**Work to be completed:** Write what comes next in the blog post below about using psychodrama to treat eating disorders, picking up after its final sentence.

**Text for analysis:**
'''

Monday, February 27, 2012

Psychodrama has powerful results with eating disorders

Linda Ciotola and "body book," an awareness activity.

With today marking the start of National Eating Disorders Week, today is a good time to spotlight the use of action methods for the treatment of eating disorders.

The use of psychodrama is especially helpful with the treatment of  traditional eating disorders as well as “dieting disorders” and a range of difficulties with body image. As I put together my next book with co-author and sister psychodramatist Linda Ciotola, I'm reminded again about the complexity of eating disorders and the amazing power of psychodrama.

Our book, titled "Healing Eating Disorders with Psychodrama and Other Action Methods: Beyond the Silence and the Fury," has just been accepted for publication by Jessica Kingsley Publishers and you will see it soon. In the meanwhile, you may enjoy my sample eating disorder training handout for trainees here.

To read about Linda Ciotola's innovative work with eating disorders and several articles about psychodrama, see her web site here.

'''

**Recorded data:**
'''

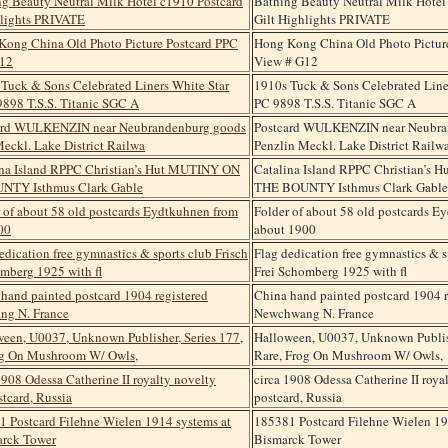
Bathing Beauty Neutral Milk Hotel
Gilt Highlights PRIVATE
Hong Kong China Old Photo Pictur
View # G12
1910s Tuck & Sons Celebrated Line
PC 9898 T.S.S. Titanic SGC A
Postcard WULKENZIN near Neubra
Penzlin Meckl. Lake District Railw
Catalina Island RPPC Christian’s
THE BOUNTY Isthmus Clark Gable
Folder of about 58 old postcards E
about 1900
Flag dedication free gymnastics & s
Frei Schomberg 1925 with fl
China hand painted postcard 1904 r
Newchwang N. France
Halloween, U0037, Unknown Publish
Rare, Frog On Mushroom W/ Owls,
circa 1908 Odessa Catherine II roya
postcard, Russia
185381 Postcard Filehne Wielen 19
Bismarck Tower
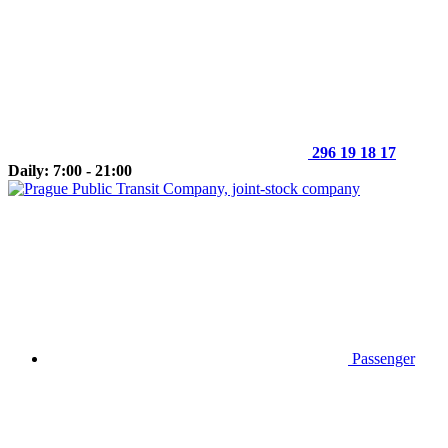
296 19 18 17
Daily: 7:00 - 21:00
Passenger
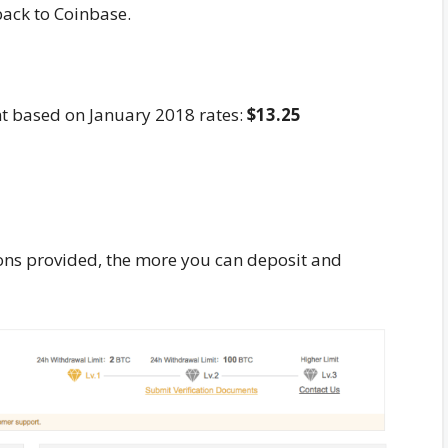
back to Coinbase.
nt based on January 2018 rates:
$13.25
tions provided, the more you can deposit and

'''

**Answer box:**
A number of practitioners and psychodramatists, including Kim Burden, Monica Callahan, Kathy Metcalf, Colleen Baratka, Mary Bellofatto and Linda Ciotola have devoted some or all of their professional work to eating disorders. Listen to Mary Bellofatto, a psychodramatist who is a member of the board of directors for the International Association of Eating Disorders Professionals, talk about the value of psychodrama here. You may also find one of Mary's handouts here. 

Both the sociometric and the experiential nature of the modality help eating disorder patients in a number of ways. Sociometrically, the understanding of roles the patient plays — including the self-destructive roles — is a first step in enhancing new roles that are healthy and self-caring.

With psychodrama, the client is able to experience her relationship with the eating disorder as well learn more about its role in her life. The psychodramatic group is another plus, as people with eating disorders are often isolated from others and tend to use food or the misuse of food to avoid relationships with people.